REQUIREMENT:
Without changing a single character, copy every record below.

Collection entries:
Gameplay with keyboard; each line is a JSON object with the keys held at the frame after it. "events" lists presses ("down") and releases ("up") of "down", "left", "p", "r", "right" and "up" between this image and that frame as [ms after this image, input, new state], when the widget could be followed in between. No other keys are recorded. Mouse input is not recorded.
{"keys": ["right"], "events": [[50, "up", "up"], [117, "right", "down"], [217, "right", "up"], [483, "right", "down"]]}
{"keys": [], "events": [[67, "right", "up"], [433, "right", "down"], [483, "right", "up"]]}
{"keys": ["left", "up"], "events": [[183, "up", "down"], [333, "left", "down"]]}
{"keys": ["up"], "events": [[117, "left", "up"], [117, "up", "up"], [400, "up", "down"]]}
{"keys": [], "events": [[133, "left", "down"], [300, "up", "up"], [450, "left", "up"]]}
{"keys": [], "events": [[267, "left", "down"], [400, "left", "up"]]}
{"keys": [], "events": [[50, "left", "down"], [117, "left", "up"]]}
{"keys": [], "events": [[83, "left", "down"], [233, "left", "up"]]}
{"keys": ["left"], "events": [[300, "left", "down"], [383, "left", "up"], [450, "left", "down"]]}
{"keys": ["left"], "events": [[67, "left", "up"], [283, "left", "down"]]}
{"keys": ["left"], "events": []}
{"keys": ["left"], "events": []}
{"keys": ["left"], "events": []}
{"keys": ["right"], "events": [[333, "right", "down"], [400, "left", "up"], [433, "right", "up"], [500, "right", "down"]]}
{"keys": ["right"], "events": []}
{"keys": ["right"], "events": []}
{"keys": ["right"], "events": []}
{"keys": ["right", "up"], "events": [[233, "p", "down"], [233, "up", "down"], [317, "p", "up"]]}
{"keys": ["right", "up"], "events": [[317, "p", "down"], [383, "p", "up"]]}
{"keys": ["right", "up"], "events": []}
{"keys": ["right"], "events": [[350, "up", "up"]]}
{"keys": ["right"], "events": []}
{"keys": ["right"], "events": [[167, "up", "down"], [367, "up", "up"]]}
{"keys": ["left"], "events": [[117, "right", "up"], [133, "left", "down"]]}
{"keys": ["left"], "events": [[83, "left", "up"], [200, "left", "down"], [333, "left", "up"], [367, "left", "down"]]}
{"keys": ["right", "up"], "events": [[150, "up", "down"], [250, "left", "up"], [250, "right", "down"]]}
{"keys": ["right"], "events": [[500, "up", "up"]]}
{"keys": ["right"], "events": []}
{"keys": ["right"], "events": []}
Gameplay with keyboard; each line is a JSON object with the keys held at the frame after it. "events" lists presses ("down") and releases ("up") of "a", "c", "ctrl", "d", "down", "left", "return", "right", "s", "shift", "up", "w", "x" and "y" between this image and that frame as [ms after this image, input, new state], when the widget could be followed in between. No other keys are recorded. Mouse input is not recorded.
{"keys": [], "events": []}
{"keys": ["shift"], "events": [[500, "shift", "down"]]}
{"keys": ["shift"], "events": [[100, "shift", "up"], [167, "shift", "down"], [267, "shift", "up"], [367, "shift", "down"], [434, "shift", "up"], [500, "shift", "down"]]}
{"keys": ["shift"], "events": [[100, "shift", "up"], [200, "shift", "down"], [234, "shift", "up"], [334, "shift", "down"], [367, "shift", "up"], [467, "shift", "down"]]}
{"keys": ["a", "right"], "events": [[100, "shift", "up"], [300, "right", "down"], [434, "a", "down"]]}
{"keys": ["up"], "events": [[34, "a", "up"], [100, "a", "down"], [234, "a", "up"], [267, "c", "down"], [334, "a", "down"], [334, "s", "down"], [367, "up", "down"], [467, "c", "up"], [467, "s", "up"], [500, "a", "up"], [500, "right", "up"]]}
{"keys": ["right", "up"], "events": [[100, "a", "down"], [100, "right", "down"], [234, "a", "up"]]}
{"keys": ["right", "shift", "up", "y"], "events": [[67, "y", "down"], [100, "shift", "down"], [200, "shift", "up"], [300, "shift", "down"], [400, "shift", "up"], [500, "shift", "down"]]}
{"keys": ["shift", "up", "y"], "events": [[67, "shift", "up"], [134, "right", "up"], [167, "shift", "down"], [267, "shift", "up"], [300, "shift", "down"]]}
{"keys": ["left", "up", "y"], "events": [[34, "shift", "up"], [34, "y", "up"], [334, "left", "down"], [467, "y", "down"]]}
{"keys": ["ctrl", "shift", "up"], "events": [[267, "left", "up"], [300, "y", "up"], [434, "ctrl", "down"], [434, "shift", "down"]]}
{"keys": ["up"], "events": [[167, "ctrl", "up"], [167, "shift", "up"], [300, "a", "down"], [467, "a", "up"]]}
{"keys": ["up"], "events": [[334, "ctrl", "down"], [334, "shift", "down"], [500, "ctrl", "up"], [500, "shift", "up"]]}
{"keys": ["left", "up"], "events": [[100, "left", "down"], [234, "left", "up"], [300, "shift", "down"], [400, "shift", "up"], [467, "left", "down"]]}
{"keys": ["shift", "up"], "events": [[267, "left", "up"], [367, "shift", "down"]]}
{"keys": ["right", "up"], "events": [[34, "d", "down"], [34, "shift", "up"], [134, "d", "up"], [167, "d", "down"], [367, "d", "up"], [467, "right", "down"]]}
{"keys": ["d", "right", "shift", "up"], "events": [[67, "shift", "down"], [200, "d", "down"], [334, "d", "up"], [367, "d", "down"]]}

TASK RESPONSE:
Gameplay with keyboard; each line is a JSON object with the keys held at the frame after it. "events" lists presses ("down") and releases ("up") of "down", "left", "p", "r", "right" and "up" between this image and that frame as [ms after this image, input, new state], when the widget could be followed in between. No other keys are recorded. Mouse input is not recorded.
{"keys": ["right"], "events": [[50, "up", "up"], [117, "right", "down"], [217, "right", "up"], [483, "right", "down"]]}
{"keys": [], "events": [[67, "right", "up"], [433, "right", "down"], [483, "right", "up"]]}
{"keys": ["left", "up"], "events": [[183, "up", "down"], [333, "left", "down"]]}
{"keys": ["up"], "events": [[117, "left", "up"], [117, "up", "up"], [400, "up", "down"]]}
{"keys": [], "events": [[133, "left", "down"], [300, "up", "up"], [450, "left", "up"]]}
{"keys": [], "events": [[267, "left", "down"], [400, "left", "up"]]}
{"keys": [], "events": [[50, "left", "down"], [117, "left", "up"]]}
{"keys": [], "events": [[83, "left", "down"], [233, "left", "up"]]}
{"keys": ["left"], "events": [[300, "left", "down"], [383, "left", "up"], [450, "left", "down"]]}
{"keys": ["left"], "events": [[67, "left", "up"], [283, "left", "down"]]}
{"keys": ["left"], "events": []}
{"keys": ["left"], "events": []}
{"keys": ["left"], "events": []}
{"keys": ["right"], "events": [[333, "right", "down"], [400, "left", "up"], [433, "right", "up"], [500, "right", "down"]]}
{"keys": ["right"], "events": []}
{"keys": ["right"], "events": []}
{"keys": ["right"], "events": []}
{"keys": ["right", "up"], "events": [[233, "p", "down"], [233, "up", "down"], [317, "p", "up"]]}
{"keys": ["right", "up"], "events": [[317, "p", "down"], [383, "p", "up"]]}
{"keys": ["right", "up"], "events": []}
{"keys": ["right"], "events": [[350, "up", "up"]]}
{"keys": ["right"], "events": []}
{"keys": ["right"], "events": [[167, "up", "down"], [367, "up", "up"]]}
{"keys": ["left"], "events": [[117, "right", "up"], [133, "left", "down"]]}
{"keys": ["left"], "events": [[83, "left", "up"], [200, "left", "down"], [333, "left", "up"], [367, "left", "down"]]}
{"keys": ["right", "up"], "events": [[150, "up", "down"], [250, "left", "up"], [250, "right", "down"]]}
{"keys": ["right"], "events": [[500, "up", "up"]]}
{"keys": ["right"], "events": []}
{"keys": ["right"], "events": []}
Gameplay with keyboard; each line is a JSON object with the keys held at the frame after it. "events" lists presses ("down") and releases ("up") of "a", "c", "ctrl", "d", "down", "left", "return", "right", "s", "shift", "up", "w", "x" and "y" between this image and that frame as [ms after this image, input, new state], when the widget could be followed in between. No other keys are recorded. Mouse input is not recorded.
{"keys": [], "events": []}
{"keys": ["shift"], "events": [[500, "shift", "down"]]}
{"keys": ["shift"], "events": [[100, "shift", "up"], [167, "shift", "down"], [267, "shift", "up"], [367, "shift", "down"], [434, "shift", "up"], [500, "shift", "down"]]}
{"keys": ["shift"], "events": [[100, "shift", "up"], [200, "shift", "down"], [234, "shift", "up"], [334, "shift", "down"], [367, "shift", "up"], [467, "shift", "down"]]}
{"keys": ["a", "right"], "events": [[100, "shift", "up"], [300, "right", "down"], [434, "a", "down"]]}
{"keys": ["up"], "events": [[34, "a", "up"], [100, "a", "down"], [234, "a", "up"], [267, "c", "down"], [334, "a", "down"], [334, "s", "down"], [367, "up", "down"], [467, "c", "up"], [467, "s", "up"], [500, "a", "up"], [500, "right", "up"]]}
{"keys": ["right", "up"], "events": [[100, "a", "down"], [100, "right", "down"], [234, "a", "up"]]}
{"keys": ["right", "shift", "up", "y"], "events": [[67, "y", "down"], [100, "shift", "down"], [200, "shift", "up"], [300, "shift", "down"], [400, "shift", "up"], [500, "shift", "down"]]}
{"keys": ["shift", "up", "y"], "events": [[67, "shift", "up"], [134, "right", "up"], [167, "shift", "down"], [267, "shift", "up"], [300, "shift", "down"]]}
{"keys": ["left", "up", "y"], "events": [[34, "shift", "up"], [34, "y", "up"], [334, "left", "down"], [467, "y", "down"]]}
{"keys": ["ctrl", "shift", "up"], "events": [[267, "left", "up"], [300, "y", "up"], [434, "ctrl", "down"], [434, "shift", "down"]]}
{"keys": ["up"], "events": [[167, "ctrl", "up"], [167, "shift", "up"], [300, "a", "down"], [467, "a", "up"]]}
{"keys": ["up"], "events": [[334, "ctrl", "down"], [334, "shift", "down"], [500, "ctrl", "up"], [500, "shift", "up"]]}
{"keys": ["left", "up"], "events": [[100, "left", "down"], [234, "left", "up"], [300, "shift", "down"], [400, "shift", "up"], [467, "left", "down"]]}
{"keys": ["shift", "up"], "events": [[267, "left", "up"], [367, "shift", "down"]]}
{"keys": ["right", "up"], "events": [[34, "d", "down"], [34, "shift", "up"], [134, "d", "up"], [167, "d", "down"], [367, "d", "up"], [467, "right", "down"]]}
{"keys": ["d", "right", "shift", "up"], "events": [[67, "shift", "down"], [200, "d", "down"], [334, "d", "up"], [367, "d", "down"]]}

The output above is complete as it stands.